There is a misunderstanding about the "audiophile" power cables. People say what difference can you have with an "audiophile" power cable if you have kilometers of cheap wire from the power plant to your house. This interpretation is totaly wrong because those "audiophile" power cables are not made to plug your equipment into the wall.
The idea is that the power line is contaminated with lots of interferences from radiostations, CB radio, computers, motors and other sources. The idea is to use a power conditioner that will filter/isolate out all the garbage and produce clean power. You should use those "audiophile" power cables between the power conditioner and your audio equipment.
Those "audiophile" power cables are shielded, have large diameter wires, have hospital grade connectors and ferrite rings at both ends of the cable.
All these will help to filter out any kind of RF and other noises. A good power conditioner design will not only filter the garbage from the power side but also will filter for example noise produced by the CD player into the other elements of your system.
Next question is, it is justified to spend 600$ for a power cable. In my opinion it is completely absurd as long as you know how to make a quality power cable. You need a pair of hospital grade connectors, large diameter shielded power cable, a pair of ferrite rings and some heat retracting tubes to fix the ferrites to the cable. Even if you use the best quality components you are below 100$.
Do they work?

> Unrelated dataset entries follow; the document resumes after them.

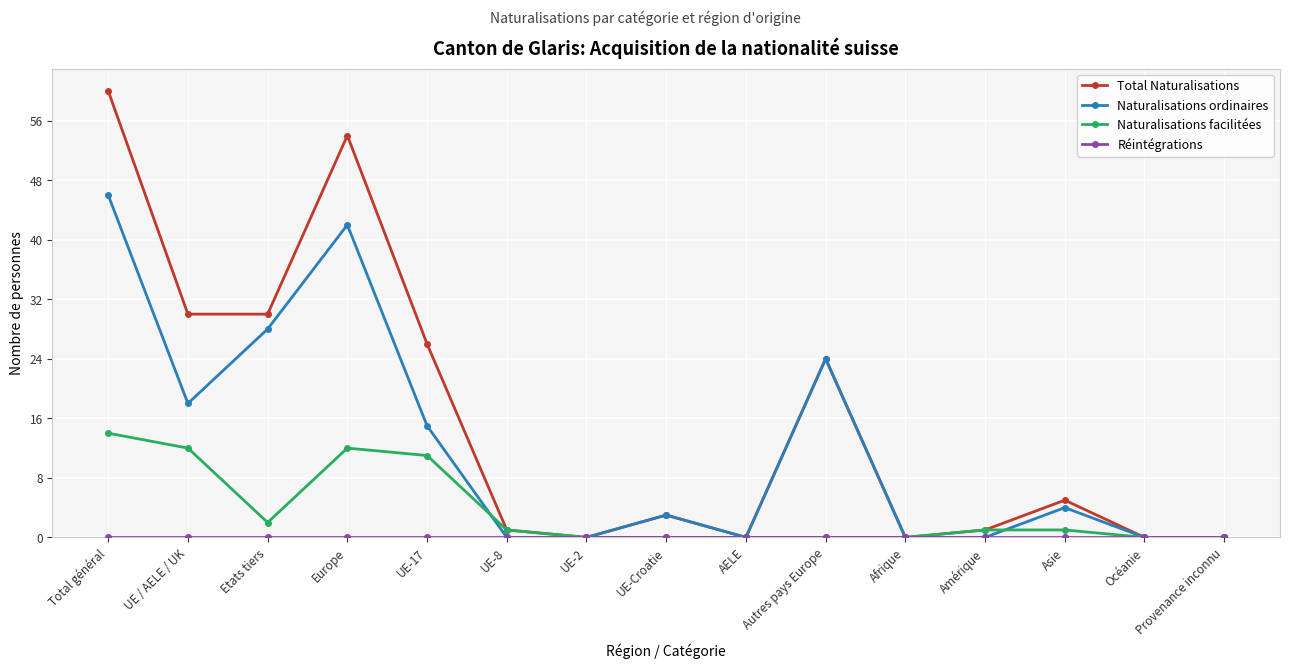

What position from the right is Europe?

12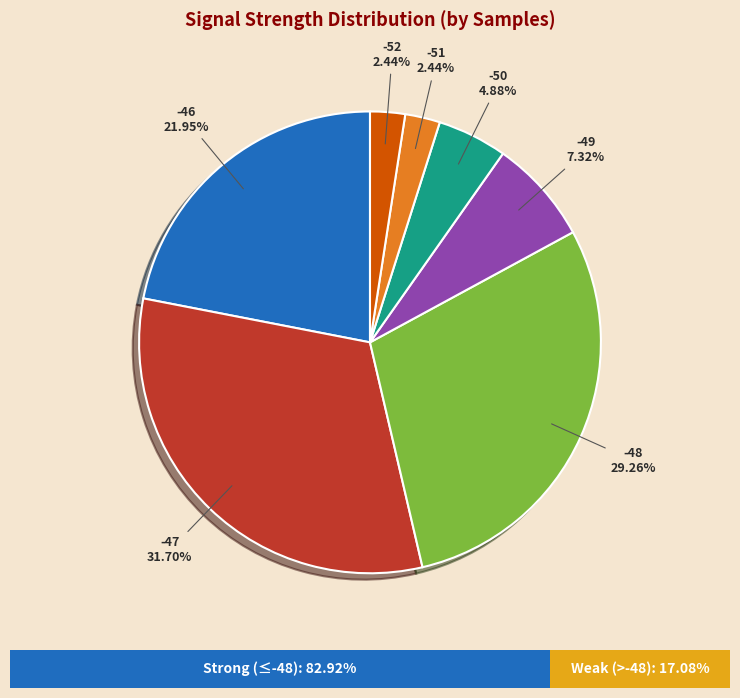

Does -51 account for over 50% of the chart?

No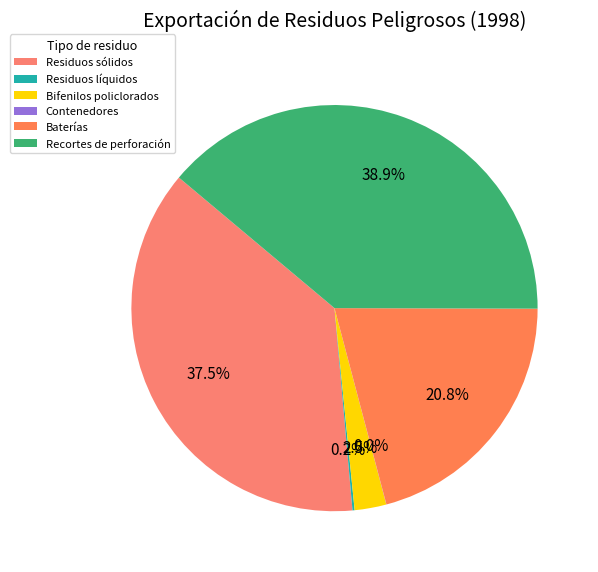

To the nearest percent, what is the difference between the largest and smallest slice percentages?

39%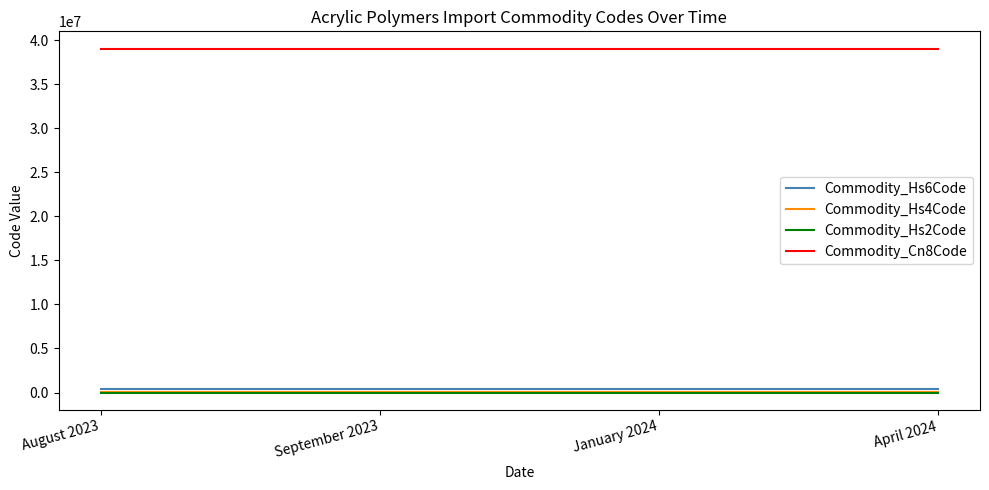

Does the chart have visible grid lines?

No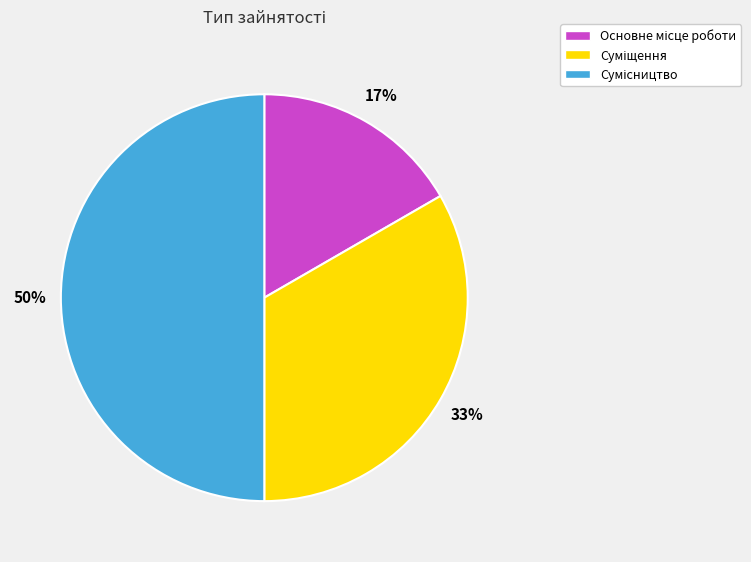

To the nearest percent, what is the average slice percentage?

33%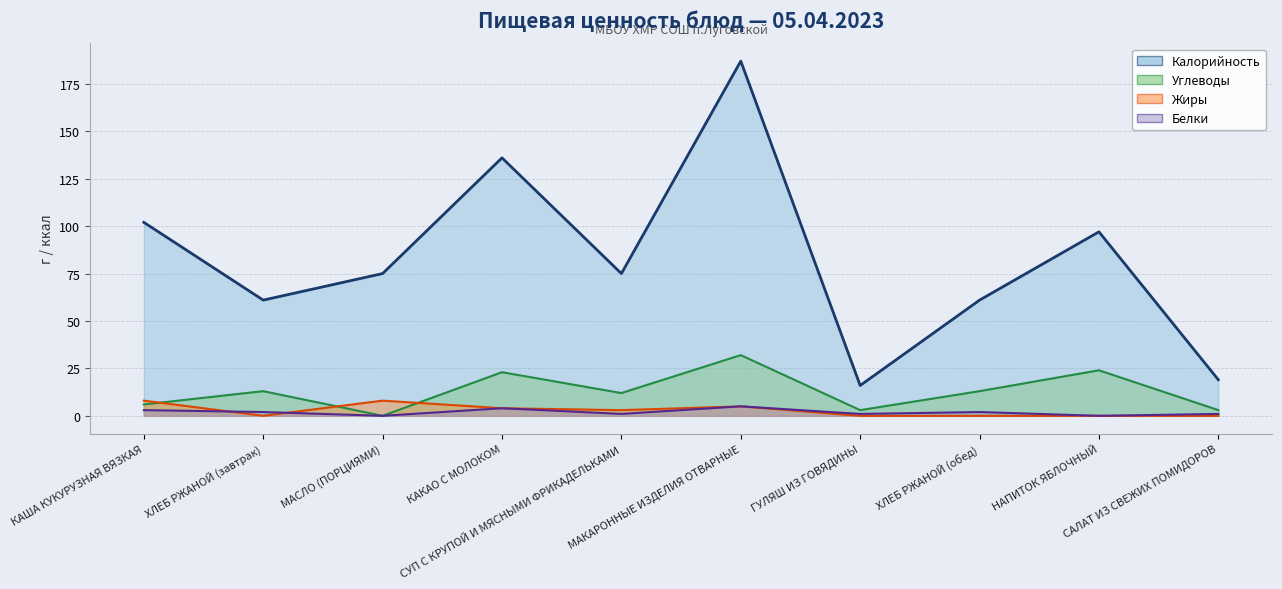

What are all the series names shown in the legend?

Калорийность, Белки, Жиры, Углеводы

Before I answer I have to say that I am totally against audiofool bulshit so I always try to find the logical answers for these problems.
I am lucky enough to have access to some absolutely high end systems, one of them is made of Wilson Watt/Puppy speakers, Spectral power amp (designed by Bcarso's friend, the recording and design genius Keith Johnson), Boulder preamp and DAC, Clearaudio turntable, Siltek cables, all the system is vibration isolated with air, no mechanical contact with vibrating elements. The other system is an even more refined one.

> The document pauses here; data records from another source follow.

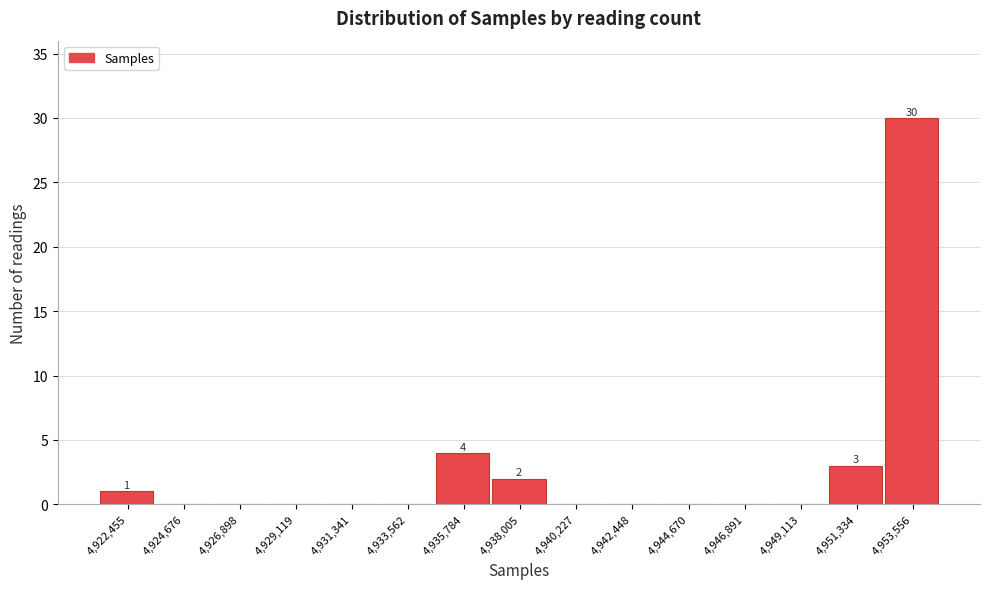

Reading left to right, extract all data points from this chart.

4,922,455=1	4,924,676=0	4,926,898=0	4,929,119=0	4,931,341=0	4,933,562=0	4,935,784=4	4,938,005=2	4,940,227=0	4,942,448=0	4,944,670=0	4,946,891=0	4,949,113=0	4,951,334=3	4,953,556=30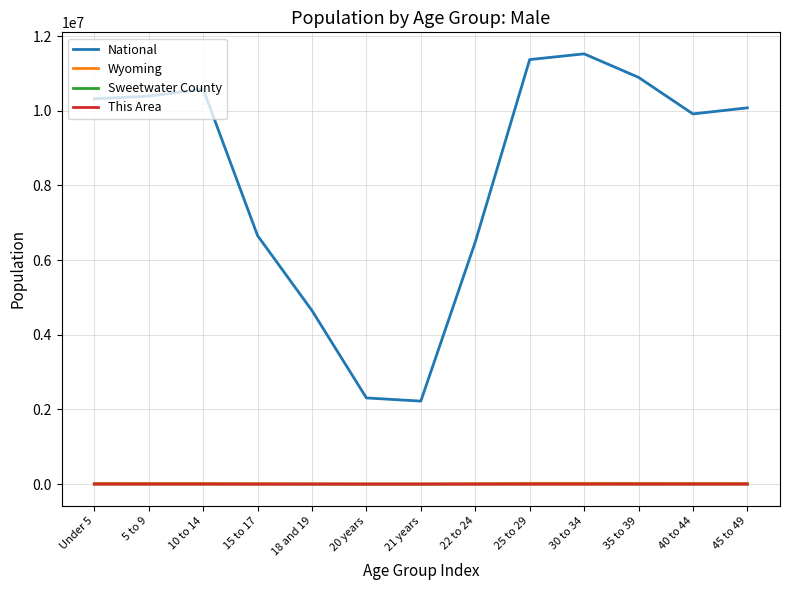

How many interior local peaks does the National series have?

2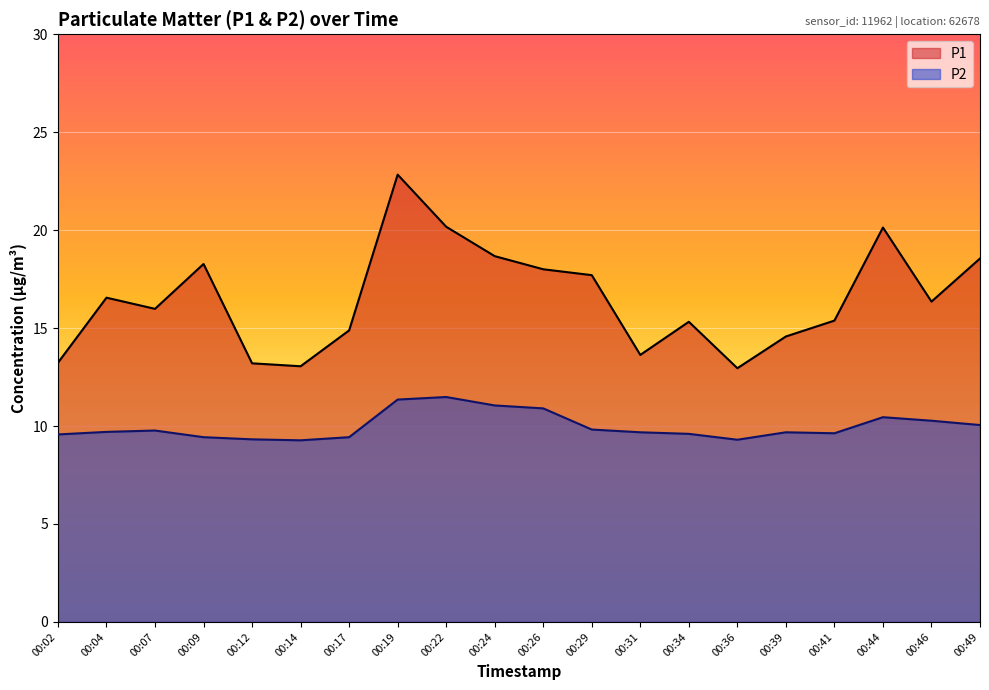

Is it true that P1 equals 12.6 at 00:09?

False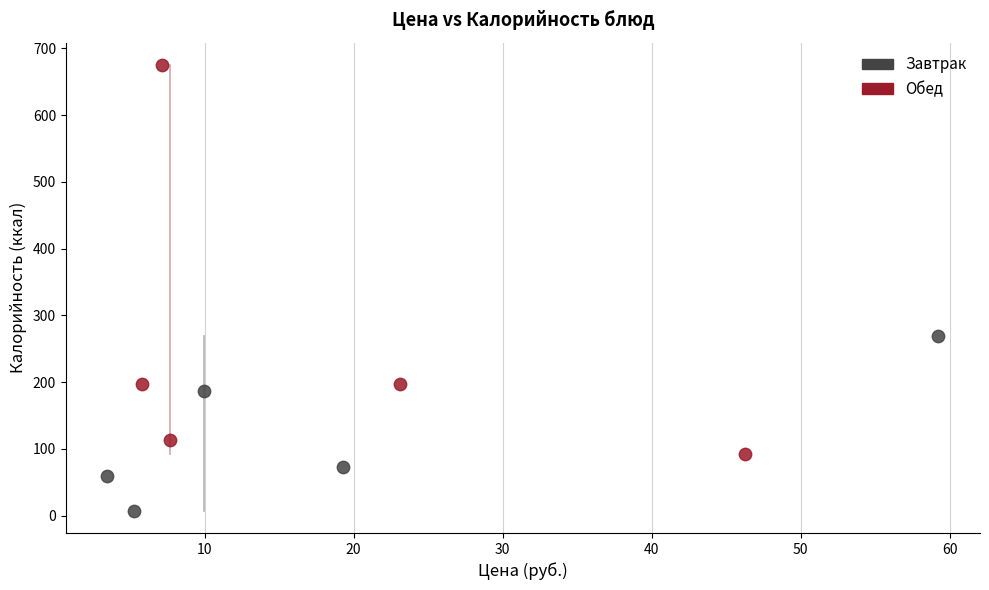

Which series has the largest Y range (max minus min)?

Обед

We regulary make tests to see how things influence the sound of the system.
The difference between an ordinary power cable and a shielded quality cable is significant. It is not about placebo, the difference is big enough to take it seriously. Probably all the noises that enter into the system are responsible for the loss of stability in audio circuits (they have to work not only in audio but also in the RF zone), loss of detail and distortion.
I am against paying stupid prices for cables but I am for making similar quality cable with much, much less money. They work.
Audio cables and speaker cables have to be designed taking in consideration the same things. Large diameter conductor, low capacitance, quality dielectric, good shielding, ferrite rings, quality connectors. They also have a significant influence.